Problem to work on: Every record is to be printed exactly as written; pictures are to be omitted.

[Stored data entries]
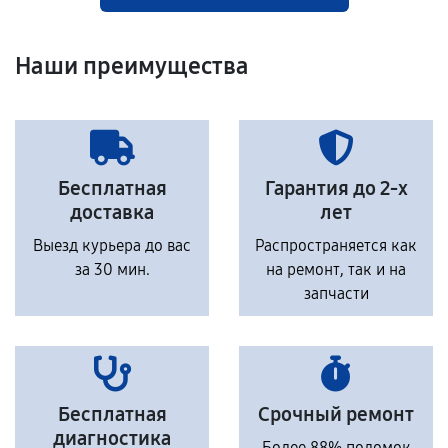
Наши преимущества
Бесплатная
Гарантия до 2-х
доставка
лет
Выезд курьера до вас
Распространяется как
за 30 мин.
на ремонт, так и на
запчасти
Бесплатная
Срочный ремонт
диагностика
Более 88% поломок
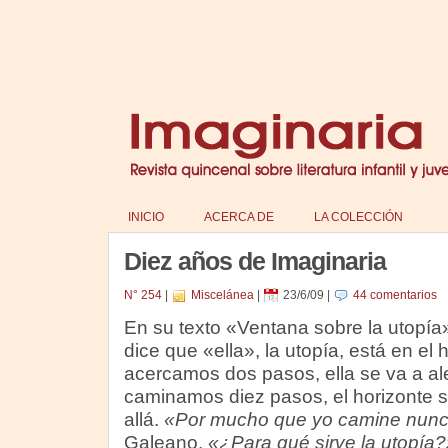
INICIO
ACERCA DE
LA COLECCIÓN
Diez años de Imaginaria
N° 254
|
Miscelánea
|
23/6/09
|
44 comentarios
En su texto «Ventana sobre la utopí
dice que «ella», la utopía, está en el 
acercamos dos pasos, ella se va a ale
caminamos diez pasos, el horizonte 
allá.
«Por mucho que yo camine nunca
Galeano.
«¿Para qué sirve la utopía?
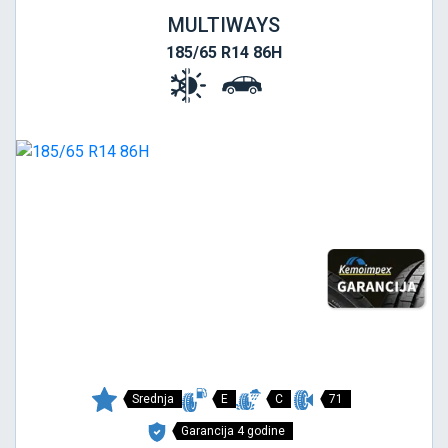
MULTIWAYS
185/65 R14 86H
Srednja
E
C
71
Garancija 4 godine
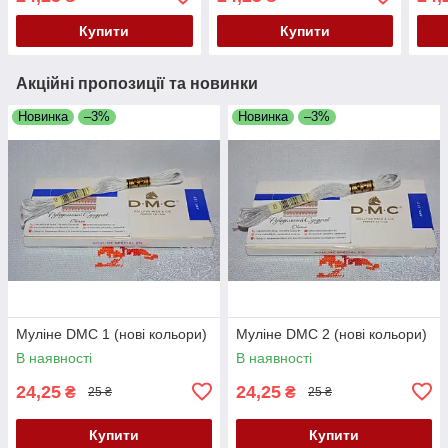
Купити
Купити
Акційні пропозиції та новинки
Новинка
–3%
Новинка
–3%
Муліне DMC 1 (нові кольори)
Муліне DMC 2 (нові кольори)
В наявності
В наявності
24,25
24,25
₴
₴
25 ₴
25 ₴
Купити
Купити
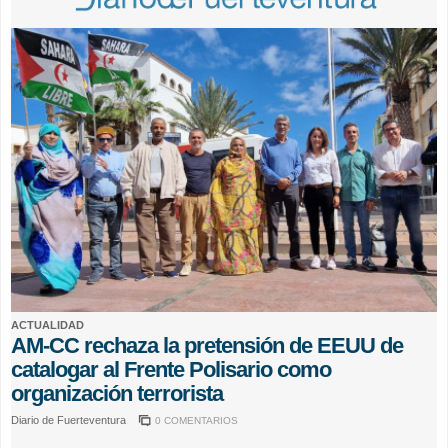
ACTUALIDAD
AM-CC rechaza la pretensión de EEUU de
catalogar al Frente Polisario como
organización terrorista
Diario de Fuerteventura
0 COMENTARIOS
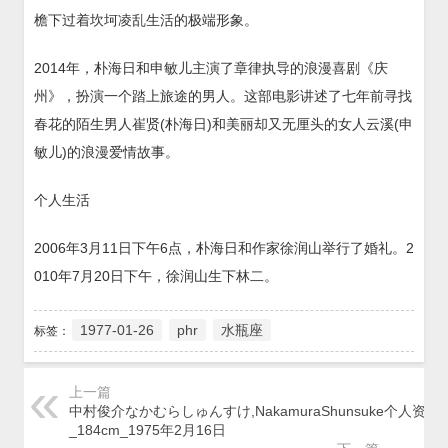
檐下过着坎坷凌乱生活的极端形象。
2014年，朴海日和申敏儿主演了章律执导的浪漫喜剧《庆
州》，扮演一个踏上旅途的男人。这部电影讲述了七年前寻找
春花的陌生男人崔贤(朴海日)和美丽却又无厘头的女人云溪(申
敏儿)的浪漫爱情故事。
个人生活
2006年3月11日下午6点，朴海日和作家徐润山举行了婚礼。2
010年7月20日下午，徐润山生下林二。
1977-01-26
phr
水瓶座
标签：
上一篇
中村俊介なかむらしゅんすけ,NakamuraShunsuke个人资料
_184cm_1975年2月16日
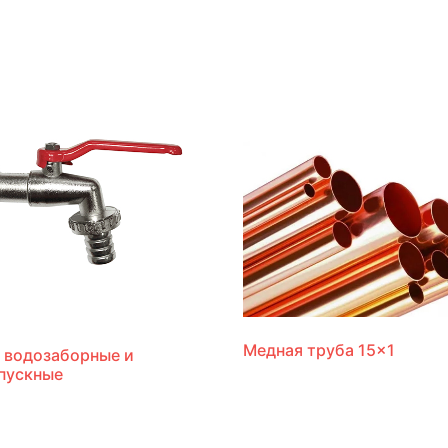
Медная труба 15×1
 водозаборные и
пускные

Exercise answer:
Наши преимущества
Бесплатная
Гарантия до 2-х
доставка
лет
Выезд курьера до вас
Распространяется как
за 30 мин.
на ремонт, так и на
запчасти
Бесплатная
Срочный ремонт
диагностика
Более 88% поломок
INICIO
ACERCA DE
LA COLECCIÓN
Diez años de Imaginaria
N° 254
|
Miscelánea
|
23/6/09
|
44 comentarios
En su texto «Ventana sobre la utopí
dice que «ella», la utopía, está en el 
acercamos dos pasos, ella se va a ale
caminamos diez pasos, el horizonte 
allá.
«Por mucho que yo camine nunca
Galeano.
«¿Para qué sirve la utopía?
MULTIWAYS
185/65 R14 86H
Srednja
E
C
71
Garancija 4 godine
Купити
Купити
Акційні пропозиції та новинки
Новинка
–3%
Новинка
–3%
Муліне DMC 1 (нові кольори)
Муліне DMC 2 (нові кольори)
В наявності
В наявності
24,25
24,25
₴
₴
25 ₴
25 ₴
Купити
Купити
ACTUALIDAD
AM-CC rechaza la pretensión de EEUU de
catalogar al Frente Polisario como
organización terrorista
Diario de Fuerteventura
0 COMENTARIOS
檐下过着坎坷凌乱生活的极端形象。
2014年，朴海日和申敏儿主演了章律执导的浪漫喜剧《庆
州》，扮演一个踏上旅途的男人。这部电影讲述了七年前寻找
春花的陌生男人崔贤(朴海日)和美丽却又无厘头的女人云溪(申
敏儿)的浪漫爱情故事。
个人生活
2006年3月11日下午6点，朴海日和作家徐润山举行了婚礼。2
010年7月20日下午，徐润山生下林二。
1977-01-26
phr
水瓶座
标签：
上一篇
中村俊介なかむらしゅんすけ,NakamuraShunsuke个人资料
_184cm_1975年2月16日
Медная труба 15×1
 водозаборные и
пускные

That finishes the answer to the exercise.